== Given instruction ==
Report each line in the records below that contains the word "from", and copy every such line in full.

== Dataset records ==
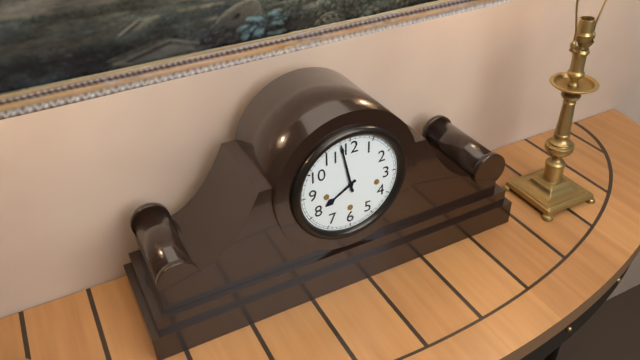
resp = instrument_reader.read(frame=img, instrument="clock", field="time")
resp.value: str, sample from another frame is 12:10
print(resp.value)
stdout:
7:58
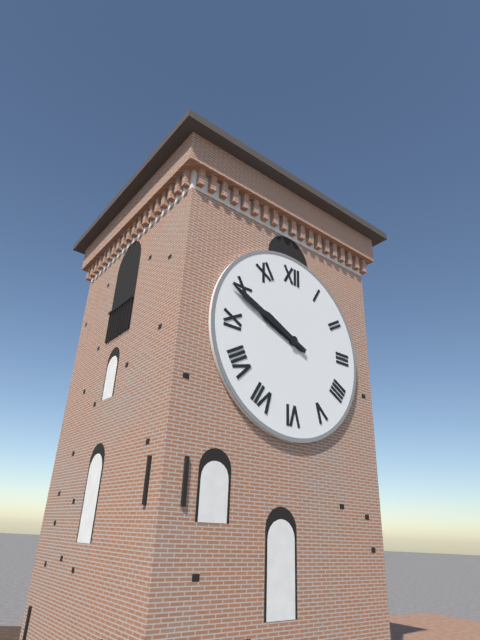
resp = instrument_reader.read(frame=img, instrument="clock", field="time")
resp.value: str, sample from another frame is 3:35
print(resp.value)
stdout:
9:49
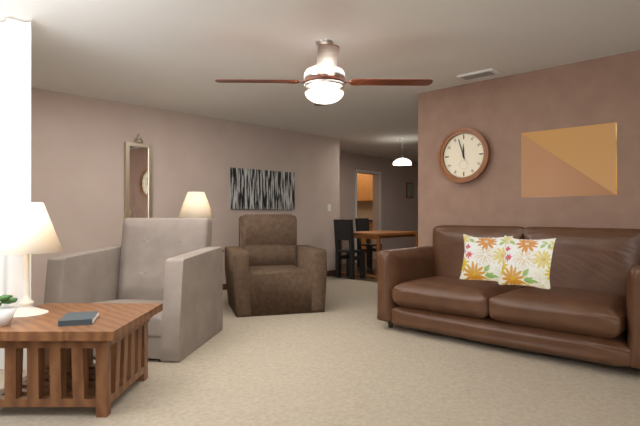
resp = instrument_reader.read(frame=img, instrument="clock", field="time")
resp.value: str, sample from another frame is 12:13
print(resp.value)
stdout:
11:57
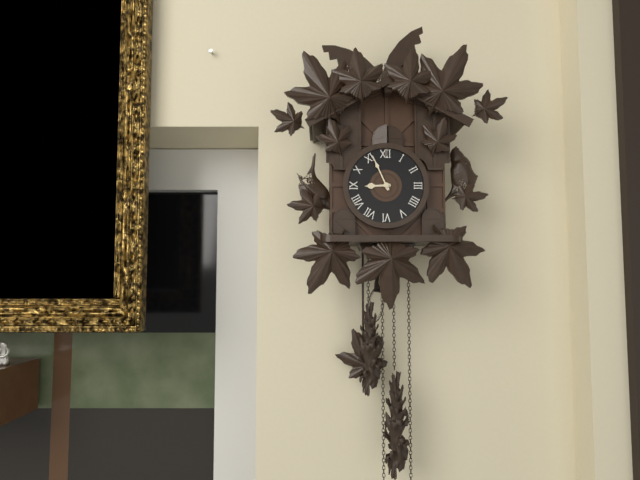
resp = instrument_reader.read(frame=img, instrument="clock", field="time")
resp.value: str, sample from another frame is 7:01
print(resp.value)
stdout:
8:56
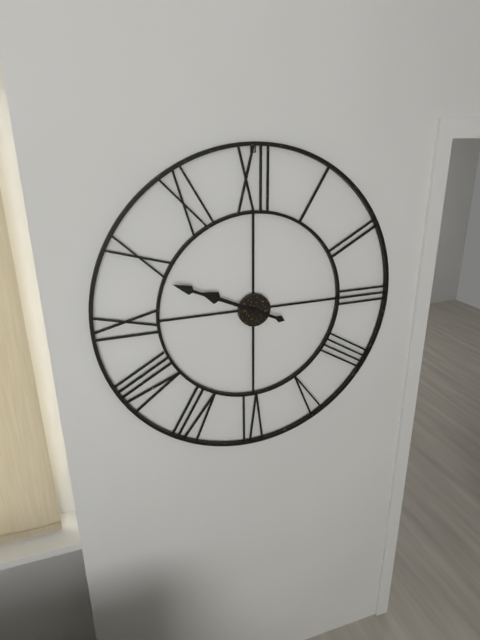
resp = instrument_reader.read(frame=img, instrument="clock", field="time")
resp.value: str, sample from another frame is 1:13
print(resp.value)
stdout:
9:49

---

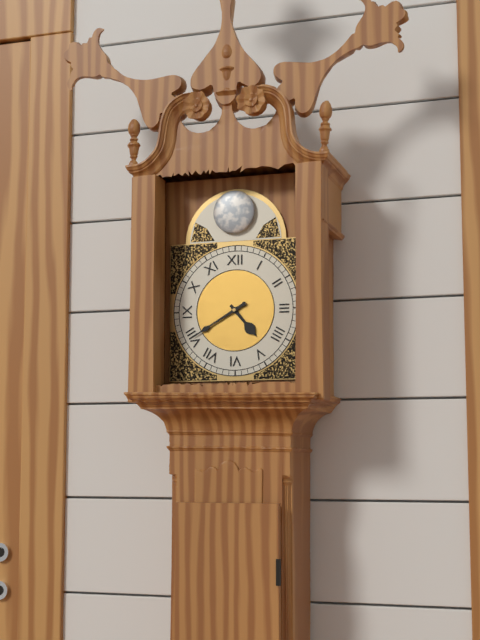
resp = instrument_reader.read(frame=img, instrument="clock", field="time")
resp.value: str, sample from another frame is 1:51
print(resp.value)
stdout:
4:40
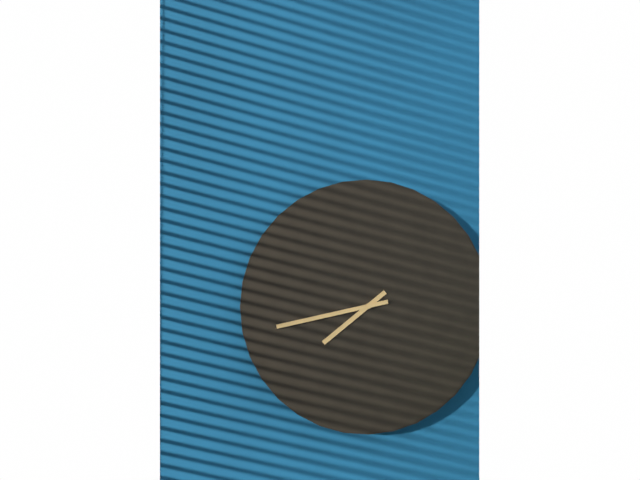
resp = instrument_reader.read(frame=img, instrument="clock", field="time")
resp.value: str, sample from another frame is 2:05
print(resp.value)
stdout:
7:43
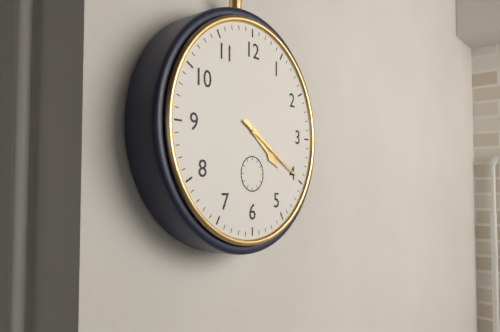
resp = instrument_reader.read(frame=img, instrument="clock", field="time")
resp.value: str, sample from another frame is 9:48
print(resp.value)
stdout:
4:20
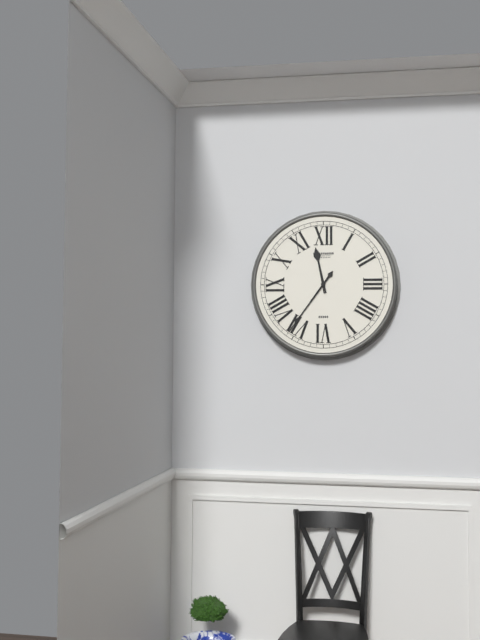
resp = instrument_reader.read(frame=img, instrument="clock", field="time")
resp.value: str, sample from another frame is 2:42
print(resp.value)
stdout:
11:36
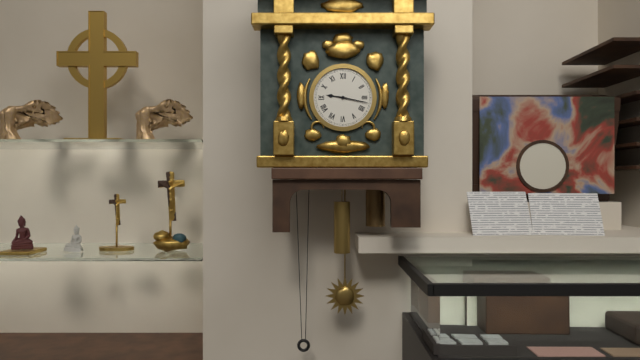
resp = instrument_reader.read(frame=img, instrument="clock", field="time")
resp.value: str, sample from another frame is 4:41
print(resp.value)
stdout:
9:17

== Answer for this exercise ==
resp.value: str, sample from another frame is 12:10
resp.value: str, sample from another frame is 3:35
resp.value: str, sample from another frame is 12:13
resp.value: str, sample from another frame is 7:01
resp.value: str, sample from another frame is 1:13
resp.value: str, sample from another frame is 1:51
resp.value: str, sample from another frame is 2:05
resp.value: str, sample from another frame is 9:48
resp.value: str, sample from another frame is 2:42
resp.value: str, sample from another frame is 4:41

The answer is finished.